2026-04-17T05:37:20-03:00 hels-Mac-mini send to=helrabelo@gmail.com subject='claude-gmail phase 2 smoke (send real)' attachments=0 html=false ok
2026-04-17T05:38:39-03:00 hels-Mac-mini [ayeeye] reply msgid=... to=... subject='Re: ...' ok
2026-04-17T06:43:57-03:00 hels-Mac-mini label action=add thrid=... labels-added=claude/phase3-smoke ok
2026-04-17T07:23:01-03:00 hels-Mac-mini draft action=create msgid=... to=... subject='...' ok

Every write that happened. Every context tag. Every machine. Every timestamp. Grep-friendly.

This is what makes me trust Claude with the inbox. Not the dry-run, not the tests, not the OAuth scoping, though all three matter. The log. I can audit what happened last week in three seconds.

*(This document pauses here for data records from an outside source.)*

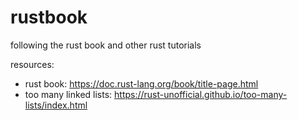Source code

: # rustbook
following the rust book and other rust tutorials

resources:
- rust book: https://doc.rust-lang.org/book/title-page.html
- too many linked lists: https://rust-unofficial.github.io/too-many-lists/index.html
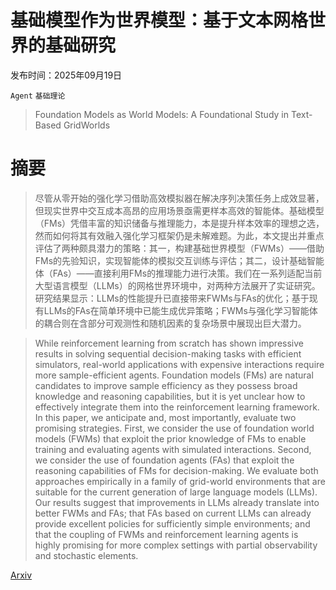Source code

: # 基础模型作为世界模型：基于文本网格世界的基础研究

发布时间：2025年09月19日

`Agent` `基础理论`

> Foundation Models as World Models: A Foundational Study in Text-Based GridWorlds

# 摘要

> 尽管从零开始的强化学习借助高效模拟器在解决序列决策任务上成效显著，但现实世界中交互成本高昂的应用场景亟需更样本高效的智能体。基础模型（FMs）凭借丰富的知识储备与推理能力，本是提升样本效率的理想之选，然而如何将其有效融入强化学习框架仍是未解难题。为此，本文提出并重点评估了两种颇具潜力的策略：其一，构建基础世界模型（FWMs）——借助FMs的先验知识，实现智能体的模拟交互训练与评估；其二，设计基础智能体（FAs）——直接利用FMs的推理能力进行决策。我们在一系列适配当前大型语言模型（LLMs）的网格世界环境中，对两种方法展开了实证研究。研究结果显示：LLMs的性能提升已直接带来FWMs与FAs的优化；基于现有LLMs的FAs在简单环境中已能生成优异策略；FWMs与强化学习智能体的耦合则在含部分可观测性和随机因素的复杂场景中展现出巨大潜力。

> While reinforcement learning from scratch has shown impressive results in solving sequential decision-making tasks with efficient simulators, real-world applications with expensive interactions require more sample-efficient agents. Foundation models (FMs) are natural candidates to improve sample efficiency as they possess broad knowledge and reasoning capabilities, but it is yet unclear how to effectively integrate them into the reinforcement learning framework. In this paper, we anticipate and, most importantly, evaluate two promising strategies. First, we consider the use of foundation world models (FWMs) that exploit the prior knowledge of FMs to enable training and evaluating agents with simulated interactions. Second, we consider the use of foundation agents (FAs) that exploit the reasoning capabilities of FMs for decision-making. We evaluate both approaches empirically in a family of grid-world environments that are suitable for the current generation of large language models (LLMs). Our results suggest that improvements in LLMs already translate into better FWMs and FAs; that FAs based on current LLMs can already provide excellent policies for sufficiently simple environments; and that the coupling of FWMs and reinforcement learning agents is highly promising for more complex settings with partial observability and stochastic elements.

[Arxiv](https://arxiv.org/abs/2509.15915)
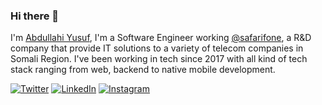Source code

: ### Hi there 👋

I'm [Abdullahi Yusuf](https://abdullahicyc.com), I'm a Software Engineer working [@safarifone](http://safarione.ca), a R&D company that provide IT solutions to a variety of telecom companies in Somali Region. I've been working in tech since 2017 with all kind of tech stack ranging from web, backend to native mobile development.

<!-- Social Media -->
[![Twitter][1.2]][1] [![LinkedIn][2.2]][2] [![Instagram][3.2]][3]

[1.2]: https://github.com/WaylonWalker/WaylonWalker/blob/main/icon/twitter.png?raw=true
[2.2]: https://github.com/WaylonWalker/WaylonWalker/blob/main/icon/linkedin.png?raw=true
[3.2]: https://github.com/WaylonWalker/WaylonWalker/blob/main/icon/instagram.png?raw=true

[1]: https://twitter.com/abdullahicyc
[2]: https://www.linkedin.com/in/abdullahicyc/
[3]: https://www.instagram.com/abdullahicyc/

<!--
**abdullahicyc/abdullahicyc** is a ✨ _special_ ✨ repository because its `README.md` (this file) appears on your GitHub profile.

Here are some ideas to get you started:

- 🔭 I’m currently working on ...
- 🌱 I’m currently learning ...
- 👯 I’m looking to collaborate on ...
- 🤔 I’m looking for help with ...
- 💬 Ask me about ...
- 📫 How to reach me: ...
- 😄 Pronouns: ...
- ⚡ Fun fact: ...
-->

The MCP does not have this. It couldn't, really. The MCP lives in claude.ai's process, and my vault doesn't. But once I had the constraint that "every write, logged, in my vault", the shape of the tool fell out.

If you're thinking about building your own Claude Code tooling for a specific system (not a generalist, but a specialist for the one workflow you do every day), the log is where I'd start. Not the feature list. The log.

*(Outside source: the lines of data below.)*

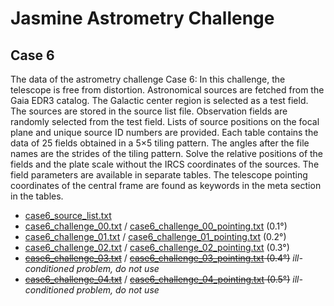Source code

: # Jasmine Astrometry Challenge
## Case 6
The data of the astrometry challenge Case 6: In this challenge, the telescope is free from distortion. Astronomical sources are fetched from the Gaia EDR3 catalog. The Galactic center region is selected as a test field. The sources are stored in the source list file. Observation fields are randomly selected from the test field. Lists of source positions on the focal plane and unique source ID numbers are provided. Each table contains the data of 25 fields obtained in a 5&times;5 tiling pattern. The angles after the file names are the strides of the tiling pattern. Solve the relative positions of the fields and the plate scale without the IRCS coordinates of the sources. The field parameters are available in separate tables. The telescope pointing coordinates of the central frame are found as keywords in the meta section in the tables.


- [case6_source_list.txt](https://github.com/xr0038/jasmine_warpfield/raw/master/challenge/case6/case6_source_list.txt)
- [case6_challenge_00.txt](https://github.com/xr0038/jasmine_warpfield/raw/master/challenge/case6/case6_challenge_00.txt) / [case6_challenge_00_pointing.txt](https://github.com/xr0038/jasmine_warpfield/raw/master/challenge/case6/case6_challenge_00_pointing.txt) (0.1&deg;)
- [case6_challenge_01.txt](https://github.com/xr0038/jasmine_warpfield/raw/master/challenge/case6/case6_challenge_01.txt) / [case6_challenge_01_pointing.txt](https://github.com/xr0038/jasmine_warpfield/raw/master/challenge/case6/case6_challenge_01_pointing.txt) (0.2&deg;)
- [case6_challenge_02.txt](https://github.com/xr0038/jasmine_warpfield/raw/master/challenge/case6/case6_challenge_02.txt) / [case6_challenge_02_pointing.txt](https://github.com/xr0038/jasmine_warpfield/raw/master/challenge/case6/case6_challenge_02_pointing.txt) (0.3&deg;)
- ~~[case6_challenge_03.txt](https://github.com/xr0038/jasmine_warpfield/raw/master/challenge/case6/case6_challenge_03.txt)~~ / ~~[case6_challenge_03_pointing.txt](https://github.com/xr0038/jasmine_warpfield/raw/master/challenge/case6/case6_challenge_03_pointing.txt) (0.4&deg;)~~ _ill-conditioned problem, do not use_
- ~~[case6_challenge_04.txt](https://github.com/xr0038/jasmine_warpfield/raw/master/challenge/case6/case6_challenge_04.txt)~~ / ~~[case6_challenge_04_pointing.txt](https://github.com/xr0038/jasmine_warpfield/raw/master/challenge/case6/case6_challenge_04_pointing.txt) (0.5&deg;)~~ _ill-conditioned problem, do not use_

Build the thing that writes the receipts first. Everything else is easier once you trust what you built.

What's Left

A few things the tool does not yet do.

HTML-reply quoting. Today reply --html sets the Content-Type but does not wrap the parent body in a <blockquote>. Fine for plain-text threads. Less graceful for HTML-heavy ones.

OAuth consent screen productionization. Google's Testing mode limits refresh tokens to seven days. Every Monday I re-run auth init on each machine. A small tax, but a tax. Moving the consent screen to production unlocks proper refresh-token lifetimes and E2E tests against a throwaway account.

Shared attachment helper. Three subcommands (send, reply, draft create) each have their own _attach_file. Same code. When the fourth subcommand needs attachments, I'll factor it out. Not yet.

None of these are blocking. The tool ships today with everything I actually need for the morning-brief pipeline, AyeEye email, Planetary client threads, and personal correspondence. v2 is triggered by a real need, not a refactor itch.

The Honest Takeaway

I wrote this in one day because I had written the plan first. RESEARCH.md, PLAN.md, VALIDATE.md, six phases with clear exit criteria. The code was the easy part.

The MCP is a good tool. For reads, for casual use, for workflows where the log doesn't matter, keep using it. I do.

For anything that mutates state, my rule is now: if a tool can send a message on my behalf, I want to see the receipt in a file I control. Everything else (the subcommands, the threading, the OAuth, the tests) was just the work required to earn that one guarantee.